What the task asks.
Report each line of the entries that contains the word "more", copied in full.
*** Opening of Records ***
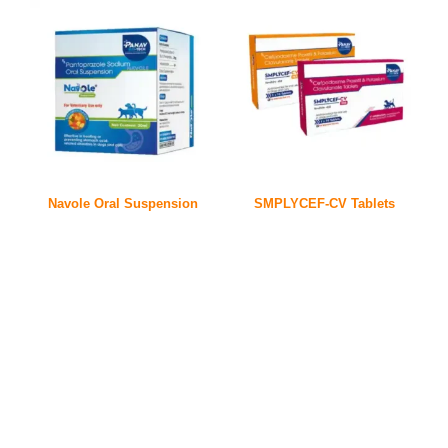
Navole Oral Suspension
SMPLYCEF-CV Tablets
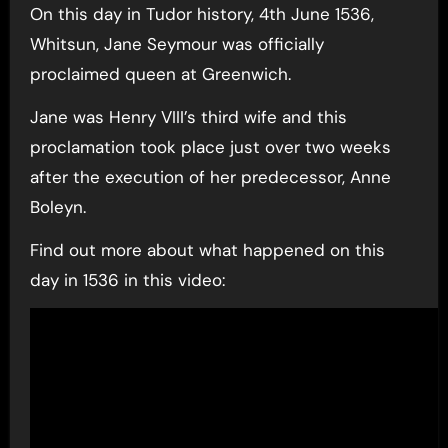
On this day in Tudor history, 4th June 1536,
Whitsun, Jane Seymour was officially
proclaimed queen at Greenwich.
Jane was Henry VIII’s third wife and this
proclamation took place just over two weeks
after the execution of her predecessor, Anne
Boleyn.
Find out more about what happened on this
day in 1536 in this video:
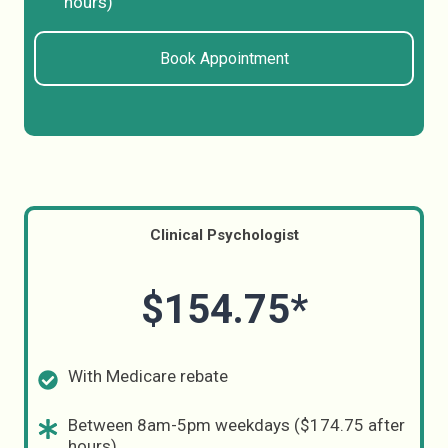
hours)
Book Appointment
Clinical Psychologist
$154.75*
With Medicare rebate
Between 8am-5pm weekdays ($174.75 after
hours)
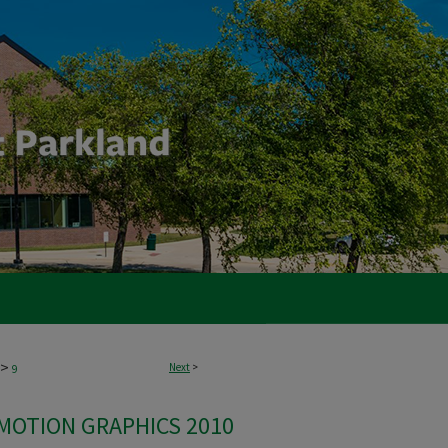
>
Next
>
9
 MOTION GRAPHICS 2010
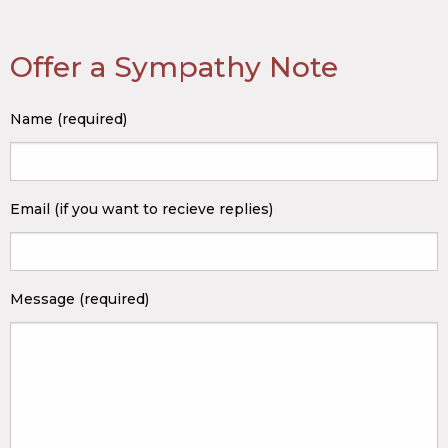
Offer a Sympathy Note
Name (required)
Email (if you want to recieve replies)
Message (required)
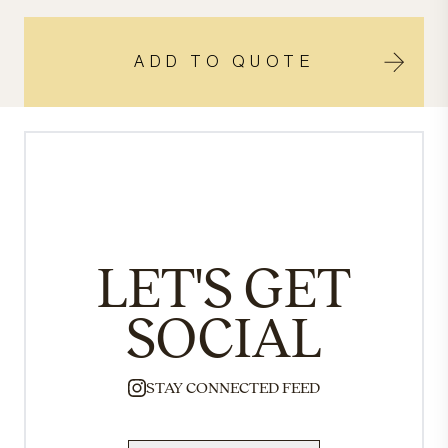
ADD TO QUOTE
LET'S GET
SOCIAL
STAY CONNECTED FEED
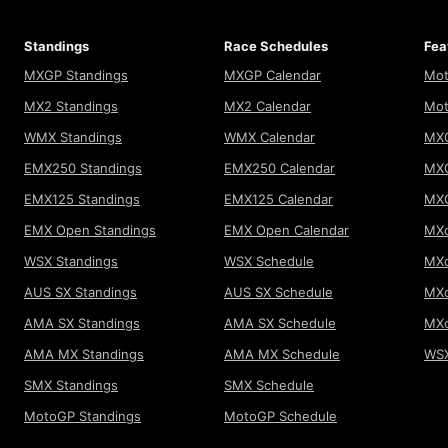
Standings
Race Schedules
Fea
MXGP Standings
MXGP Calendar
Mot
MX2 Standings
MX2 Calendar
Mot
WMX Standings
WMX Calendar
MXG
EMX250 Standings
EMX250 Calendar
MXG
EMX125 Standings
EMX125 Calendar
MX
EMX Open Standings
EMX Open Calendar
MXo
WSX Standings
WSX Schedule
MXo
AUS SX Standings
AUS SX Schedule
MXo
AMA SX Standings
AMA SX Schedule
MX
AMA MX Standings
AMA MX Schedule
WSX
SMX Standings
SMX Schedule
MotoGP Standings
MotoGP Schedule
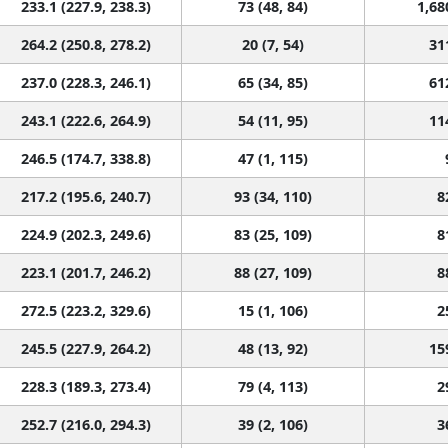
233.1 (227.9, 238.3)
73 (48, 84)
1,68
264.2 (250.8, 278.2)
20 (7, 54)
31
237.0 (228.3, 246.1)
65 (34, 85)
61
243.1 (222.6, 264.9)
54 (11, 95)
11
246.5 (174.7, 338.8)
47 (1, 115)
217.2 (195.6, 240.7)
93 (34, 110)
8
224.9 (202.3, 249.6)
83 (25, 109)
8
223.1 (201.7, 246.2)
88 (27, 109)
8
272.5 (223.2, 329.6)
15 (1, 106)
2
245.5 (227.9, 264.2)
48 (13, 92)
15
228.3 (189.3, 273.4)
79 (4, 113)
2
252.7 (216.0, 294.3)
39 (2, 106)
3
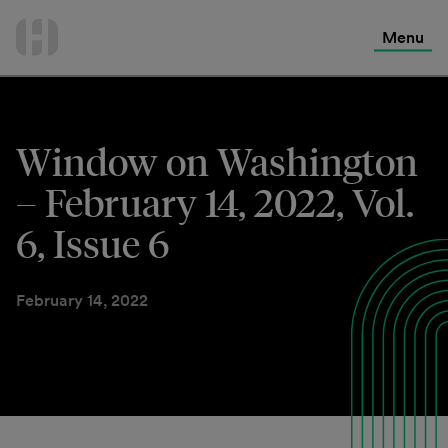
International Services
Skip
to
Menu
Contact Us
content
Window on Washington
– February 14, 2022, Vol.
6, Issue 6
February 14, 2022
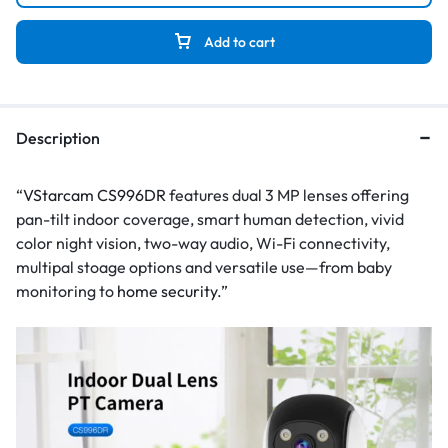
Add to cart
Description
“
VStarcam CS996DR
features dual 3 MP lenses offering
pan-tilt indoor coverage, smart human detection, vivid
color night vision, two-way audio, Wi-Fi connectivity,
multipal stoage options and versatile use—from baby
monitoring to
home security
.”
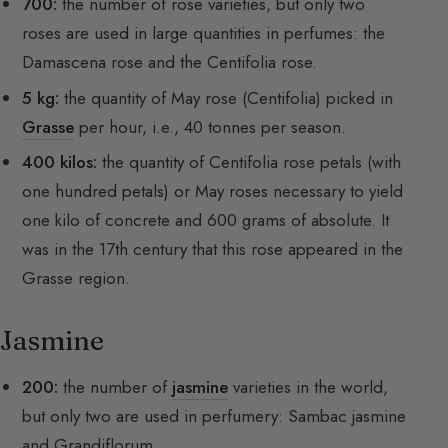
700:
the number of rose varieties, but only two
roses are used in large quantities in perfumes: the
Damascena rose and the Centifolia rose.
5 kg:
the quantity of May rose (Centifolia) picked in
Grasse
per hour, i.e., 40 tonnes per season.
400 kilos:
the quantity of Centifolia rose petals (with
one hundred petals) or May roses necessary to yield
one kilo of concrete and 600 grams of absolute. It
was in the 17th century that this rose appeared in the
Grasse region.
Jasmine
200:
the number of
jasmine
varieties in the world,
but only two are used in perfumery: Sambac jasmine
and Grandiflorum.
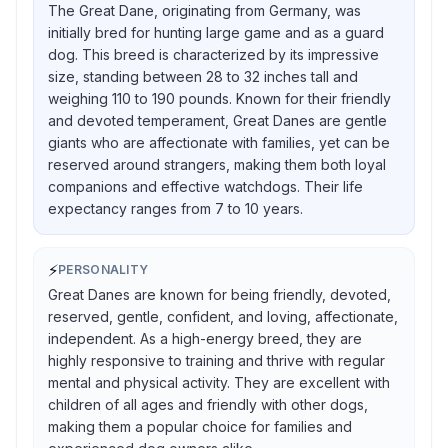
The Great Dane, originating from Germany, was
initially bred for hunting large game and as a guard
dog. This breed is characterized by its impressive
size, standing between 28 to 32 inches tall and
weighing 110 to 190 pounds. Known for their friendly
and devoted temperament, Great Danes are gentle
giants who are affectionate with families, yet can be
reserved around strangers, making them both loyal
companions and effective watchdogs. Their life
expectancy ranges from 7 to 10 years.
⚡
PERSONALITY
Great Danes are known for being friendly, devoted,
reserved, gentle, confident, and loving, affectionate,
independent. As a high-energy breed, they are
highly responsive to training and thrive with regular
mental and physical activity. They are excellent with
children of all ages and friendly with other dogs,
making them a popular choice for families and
*** Close of Records ***
*** Opening of Records ***
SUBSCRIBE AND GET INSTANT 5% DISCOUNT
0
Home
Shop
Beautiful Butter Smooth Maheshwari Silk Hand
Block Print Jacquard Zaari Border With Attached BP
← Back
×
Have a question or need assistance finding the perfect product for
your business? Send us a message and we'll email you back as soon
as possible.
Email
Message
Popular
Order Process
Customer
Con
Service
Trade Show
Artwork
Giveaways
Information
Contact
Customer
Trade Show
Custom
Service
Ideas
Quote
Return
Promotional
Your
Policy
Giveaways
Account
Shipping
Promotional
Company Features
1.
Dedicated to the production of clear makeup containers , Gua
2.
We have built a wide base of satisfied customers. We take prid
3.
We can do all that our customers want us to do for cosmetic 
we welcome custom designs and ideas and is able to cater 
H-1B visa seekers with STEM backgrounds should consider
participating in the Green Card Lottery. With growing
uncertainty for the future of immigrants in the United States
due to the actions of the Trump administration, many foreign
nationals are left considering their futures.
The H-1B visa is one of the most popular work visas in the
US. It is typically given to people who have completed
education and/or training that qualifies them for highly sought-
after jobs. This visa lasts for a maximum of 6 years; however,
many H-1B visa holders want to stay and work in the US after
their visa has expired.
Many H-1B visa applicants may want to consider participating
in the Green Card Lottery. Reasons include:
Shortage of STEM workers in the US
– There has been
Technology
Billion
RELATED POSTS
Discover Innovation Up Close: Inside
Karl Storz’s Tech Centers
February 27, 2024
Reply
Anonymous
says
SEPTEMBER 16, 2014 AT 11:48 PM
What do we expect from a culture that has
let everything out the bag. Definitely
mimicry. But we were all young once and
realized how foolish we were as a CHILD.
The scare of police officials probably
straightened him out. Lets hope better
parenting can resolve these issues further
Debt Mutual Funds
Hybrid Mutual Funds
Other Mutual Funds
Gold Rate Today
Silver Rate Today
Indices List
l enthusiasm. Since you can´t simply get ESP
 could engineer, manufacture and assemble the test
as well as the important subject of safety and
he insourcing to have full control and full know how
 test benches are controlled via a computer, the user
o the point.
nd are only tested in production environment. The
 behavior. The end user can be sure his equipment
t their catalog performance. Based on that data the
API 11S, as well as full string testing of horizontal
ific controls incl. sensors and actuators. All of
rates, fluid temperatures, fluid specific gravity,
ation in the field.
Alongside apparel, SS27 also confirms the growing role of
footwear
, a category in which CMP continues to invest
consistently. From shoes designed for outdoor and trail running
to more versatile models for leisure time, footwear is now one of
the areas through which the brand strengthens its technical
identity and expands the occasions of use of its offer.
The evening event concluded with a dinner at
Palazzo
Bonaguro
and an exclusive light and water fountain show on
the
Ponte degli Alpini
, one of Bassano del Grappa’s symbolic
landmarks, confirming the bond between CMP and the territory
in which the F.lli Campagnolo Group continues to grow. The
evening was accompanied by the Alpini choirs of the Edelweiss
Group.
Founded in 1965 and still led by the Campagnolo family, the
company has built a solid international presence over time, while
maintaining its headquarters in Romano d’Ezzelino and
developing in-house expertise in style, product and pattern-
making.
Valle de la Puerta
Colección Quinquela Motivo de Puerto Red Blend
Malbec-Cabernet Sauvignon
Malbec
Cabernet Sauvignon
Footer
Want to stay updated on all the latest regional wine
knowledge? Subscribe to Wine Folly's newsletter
*** Close of Records ***
*** Opening of Records ***
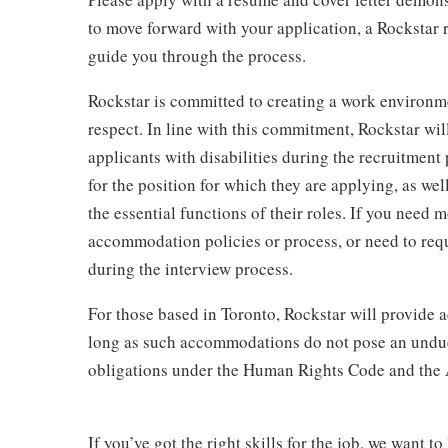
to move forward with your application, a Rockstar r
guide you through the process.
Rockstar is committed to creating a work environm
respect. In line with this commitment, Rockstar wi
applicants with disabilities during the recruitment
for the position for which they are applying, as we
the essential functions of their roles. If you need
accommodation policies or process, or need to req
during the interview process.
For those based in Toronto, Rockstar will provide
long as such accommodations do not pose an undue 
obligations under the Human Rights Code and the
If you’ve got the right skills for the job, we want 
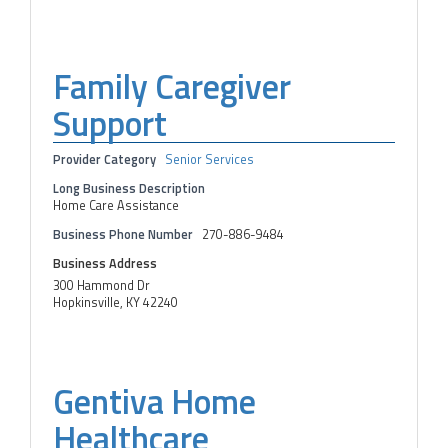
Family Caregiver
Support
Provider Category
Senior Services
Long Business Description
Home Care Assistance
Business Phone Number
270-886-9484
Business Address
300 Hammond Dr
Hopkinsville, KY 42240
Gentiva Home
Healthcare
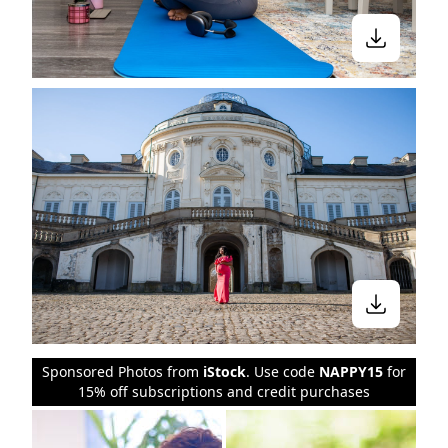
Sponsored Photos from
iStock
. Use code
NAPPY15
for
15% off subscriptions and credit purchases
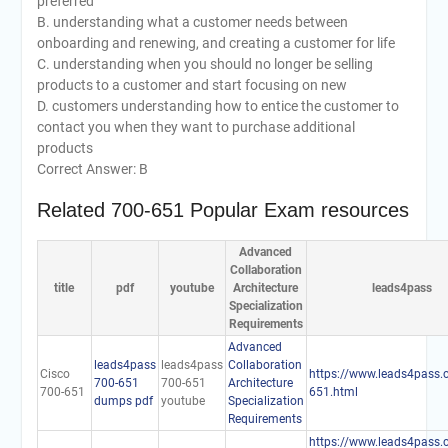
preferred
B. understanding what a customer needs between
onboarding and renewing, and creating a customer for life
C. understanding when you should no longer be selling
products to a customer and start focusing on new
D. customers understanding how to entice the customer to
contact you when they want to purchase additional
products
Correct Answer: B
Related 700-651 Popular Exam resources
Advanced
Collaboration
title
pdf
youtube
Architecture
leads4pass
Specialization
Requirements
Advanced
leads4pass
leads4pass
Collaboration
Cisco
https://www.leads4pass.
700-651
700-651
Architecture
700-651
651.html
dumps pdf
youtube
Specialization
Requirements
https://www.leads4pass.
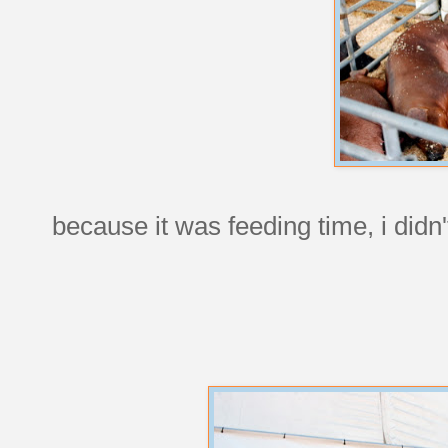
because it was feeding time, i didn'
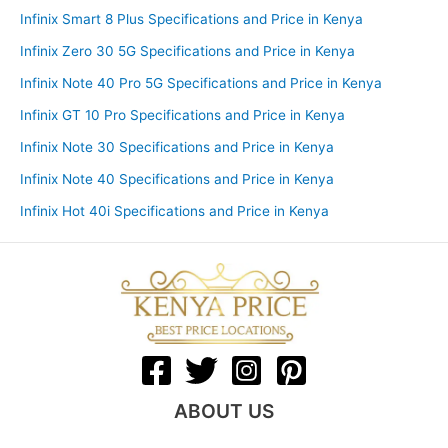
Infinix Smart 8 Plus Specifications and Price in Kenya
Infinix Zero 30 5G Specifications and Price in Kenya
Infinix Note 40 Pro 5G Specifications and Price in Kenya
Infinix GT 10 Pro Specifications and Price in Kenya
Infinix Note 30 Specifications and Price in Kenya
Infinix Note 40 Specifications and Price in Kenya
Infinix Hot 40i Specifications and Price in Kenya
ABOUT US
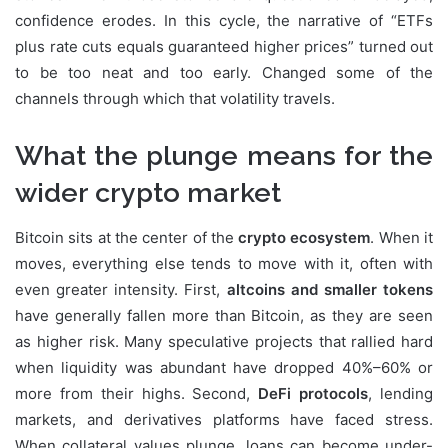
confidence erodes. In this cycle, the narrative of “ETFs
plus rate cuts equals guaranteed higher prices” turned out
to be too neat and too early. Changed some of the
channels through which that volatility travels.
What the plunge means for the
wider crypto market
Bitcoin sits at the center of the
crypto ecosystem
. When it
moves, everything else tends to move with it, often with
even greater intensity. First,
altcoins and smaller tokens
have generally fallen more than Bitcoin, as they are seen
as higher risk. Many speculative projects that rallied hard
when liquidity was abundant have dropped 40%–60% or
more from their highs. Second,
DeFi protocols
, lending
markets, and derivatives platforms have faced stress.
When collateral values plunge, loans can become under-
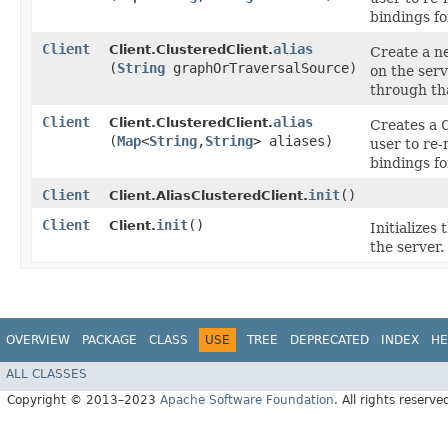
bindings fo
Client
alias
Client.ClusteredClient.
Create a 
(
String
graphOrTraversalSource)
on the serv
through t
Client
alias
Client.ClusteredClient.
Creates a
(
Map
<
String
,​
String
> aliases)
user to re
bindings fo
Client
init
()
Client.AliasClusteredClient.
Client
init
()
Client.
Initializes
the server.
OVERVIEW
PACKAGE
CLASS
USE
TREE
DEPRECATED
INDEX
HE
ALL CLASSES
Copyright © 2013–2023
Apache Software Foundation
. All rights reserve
*** Close of Records ***
Exercise output.
Find out more about what happened on this
to more versatile models for leisure time, footwear is now one of
have generally fallen more than Bitcoin, as they are seen
more from their highs. Second,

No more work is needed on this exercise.